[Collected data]
● ● ● ● ●

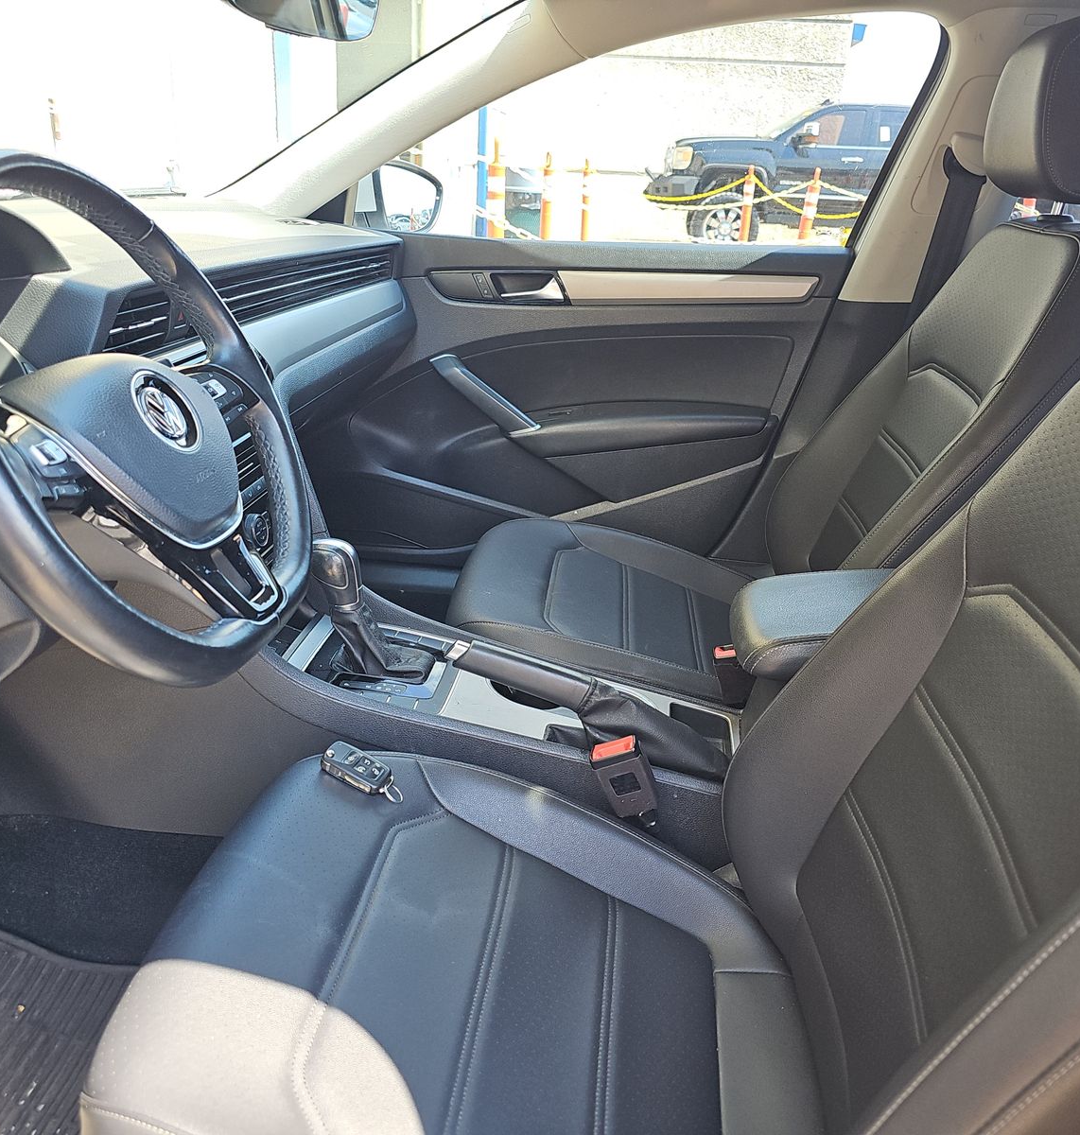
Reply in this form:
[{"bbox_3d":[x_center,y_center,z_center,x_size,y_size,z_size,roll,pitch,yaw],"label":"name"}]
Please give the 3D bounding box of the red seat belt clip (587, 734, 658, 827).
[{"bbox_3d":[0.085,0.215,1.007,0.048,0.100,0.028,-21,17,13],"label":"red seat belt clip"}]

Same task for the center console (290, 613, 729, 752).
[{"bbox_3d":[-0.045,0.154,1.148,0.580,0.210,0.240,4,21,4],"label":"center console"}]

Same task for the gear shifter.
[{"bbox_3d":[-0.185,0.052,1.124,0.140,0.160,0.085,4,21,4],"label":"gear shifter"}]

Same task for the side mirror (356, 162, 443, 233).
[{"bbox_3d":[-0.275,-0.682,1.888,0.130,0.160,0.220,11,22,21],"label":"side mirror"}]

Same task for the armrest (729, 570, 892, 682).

● ● ● ● ●

__YOUR INSTRUCTIONS__
Could you print every one of the rows above word for word, leaving out the picture?

__SOLUTION FOR THIS TASK__
Reply in this form:
[{"bbox_3d":[x_center,y_center,z_center,x_size,y_size,z_size,roll,pitch,yaw],"label":"name"}]
Please give the 3D bounding box of the red seat belt clip (587, 734, 658, 827).
[{"bbox_3d":[0.085,0.215,1.007,0.048,0.100,0.028,-21,17,13],"label":"red seat belt clip"}]

Same task for the center console (290, 613, 729, 752).
[{"bbox_3d":[-0.045,0.154,1.148,0.580,0.210,0.240,4,21,4],"label":"center console"}]

Same task for the gear shifter.
[{"bbox_3d":[-0.185,0.052,1.124,0.140,0.160,0.085,4,21,4],"label":"gear shifter"}]

Same task for the side mirror (356, 162, 443, 233).
[{"bbox_3d":[-0.275,-0.682,1.888,0.130,0.160,0.220,11,22,21],"label":"side mirror"}]

Same task for the armrest (729, 570, 892, 682).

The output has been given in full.